§ **TEKST ŹRÓDŁOWY**
++++++++++
Andrzej Szpunar – urodzony w1953 roku w Łańcucie, archeolog, muzealnik, działacz społeczny. Dyrektor Muzeum Okręgowego w Tarnowie, autor ponad stu publikacji naukowych i popularnonaukowych z zakresu archeologii. Członek zarządu Krajowego Stowarzyszenia Naukowego Archeologów Polskich, odznaczony Srebrnym i Złotym Krzyżem Zasługi, Odznaką Honorową "Zasłużony dla Kultury Polskiej". Współzałożyciel i prezes Tarnowskiego Towarzystwa Przyjaciół Węgier.

 

Zapis rozmowy Agnieszki Wrońskiej z Andrzejem Szpunarem:


W jakim momencie zastał pana Andrzeja Szpunara czerwiec 1989 roku, dzisiaj dyrektora Muzeum Okręgowego w Tarnowie, a wtedy?

- Wtedy pracowałem jako archeolog w pracowni konserwatorskiej PKZ. Byłem po prostu młodszy o te 25 lat, co nie jest rzeczą bez znaczenia.
++++++++++
§ **WYCINEK ZBIORU DANYCH**
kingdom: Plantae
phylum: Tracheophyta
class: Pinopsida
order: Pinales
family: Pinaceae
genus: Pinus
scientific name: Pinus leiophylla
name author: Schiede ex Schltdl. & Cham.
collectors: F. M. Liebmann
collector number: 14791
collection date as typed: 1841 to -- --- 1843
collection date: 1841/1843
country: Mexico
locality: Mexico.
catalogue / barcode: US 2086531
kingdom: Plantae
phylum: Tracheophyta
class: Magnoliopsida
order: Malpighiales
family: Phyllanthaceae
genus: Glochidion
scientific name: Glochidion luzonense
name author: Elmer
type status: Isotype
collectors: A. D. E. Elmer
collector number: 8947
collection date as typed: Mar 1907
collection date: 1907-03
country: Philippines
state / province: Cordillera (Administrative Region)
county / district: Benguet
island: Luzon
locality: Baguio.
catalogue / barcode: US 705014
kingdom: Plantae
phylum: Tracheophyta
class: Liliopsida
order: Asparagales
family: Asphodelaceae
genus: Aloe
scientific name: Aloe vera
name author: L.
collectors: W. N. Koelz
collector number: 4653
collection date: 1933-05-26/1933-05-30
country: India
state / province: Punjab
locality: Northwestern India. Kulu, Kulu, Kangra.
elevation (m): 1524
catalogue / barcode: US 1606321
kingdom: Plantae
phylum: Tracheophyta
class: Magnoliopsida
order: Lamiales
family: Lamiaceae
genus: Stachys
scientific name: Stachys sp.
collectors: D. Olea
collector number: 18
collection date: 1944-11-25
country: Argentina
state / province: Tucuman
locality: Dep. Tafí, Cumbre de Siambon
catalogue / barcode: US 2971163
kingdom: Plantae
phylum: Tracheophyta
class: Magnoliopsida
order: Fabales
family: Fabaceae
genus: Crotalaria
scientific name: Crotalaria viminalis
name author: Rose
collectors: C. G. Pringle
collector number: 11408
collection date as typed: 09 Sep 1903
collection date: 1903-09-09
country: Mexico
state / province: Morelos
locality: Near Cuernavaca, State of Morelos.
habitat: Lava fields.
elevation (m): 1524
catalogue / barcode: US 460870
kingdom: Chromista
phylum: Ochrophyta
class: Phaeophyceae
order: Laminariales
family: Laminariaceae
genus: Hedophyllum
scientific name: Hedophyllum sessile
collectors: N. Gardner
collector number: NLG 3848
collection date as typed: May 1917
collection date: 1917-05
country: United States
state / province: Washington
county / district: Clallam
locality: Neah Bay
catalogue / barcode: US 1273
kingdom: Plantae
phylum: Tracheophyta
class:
++++++++++
§ **ZADANIA PISEMNE**
**a)** Według tekstu o Andrzeju Szpunarze, gdzie pracował on w czerwcu 1989 roku?
**b)** Kontynuuj tekst o Andrzeju Szpunarze, zaczynając zaraz po jego ostatnim zdaniu.

§ **ODPOWIEDZI**
**a)** Pracował jako archeolog w pracowni konserwatorskiej PKZ.

**b)**
4 czerwca 1989 – z czym kojarzy się panu ta data? Jaki to był dzień?

- W tej chwili może nie zwraca się na to uwagi, ale wtedy, te wybory niosły ze sobą niesamowite emocje. Przede wszystkim pojawiał się pomysł "na pewno chcą nas oszukać", "coś wykombinują, ukradną urnę". Chcieliśmy to kontrolować. Działałem w Komitecie Obywatelskim. Podzieliliśmy się: część ludzi obstawiała lokale wyborcze, oprócz mężów zaufania w środku, robiliśmy coś w rodzaju warty obywatelskiej. Tak naprawdę nie mieliśmy jak wchodzić do tych lokali, nie mieliśmy takich uprawnień. Obawialiśmy się, że mogą jakieś cuda się dziać. Była taka atmosfera, niby już wolności, a jednak nieustającego zagrożenia. Gdyby coś się stało, nie bylibyśmy w stanie wiele zrobić. Całe te wybory, oprócz tego, że oddałem w stosownym punkcie swój głos, spędziłem z paroma kolegami w samochodzie w Ciężkowicach, gdzie mieliśmy "patrzenie" na jeden z tych punktów.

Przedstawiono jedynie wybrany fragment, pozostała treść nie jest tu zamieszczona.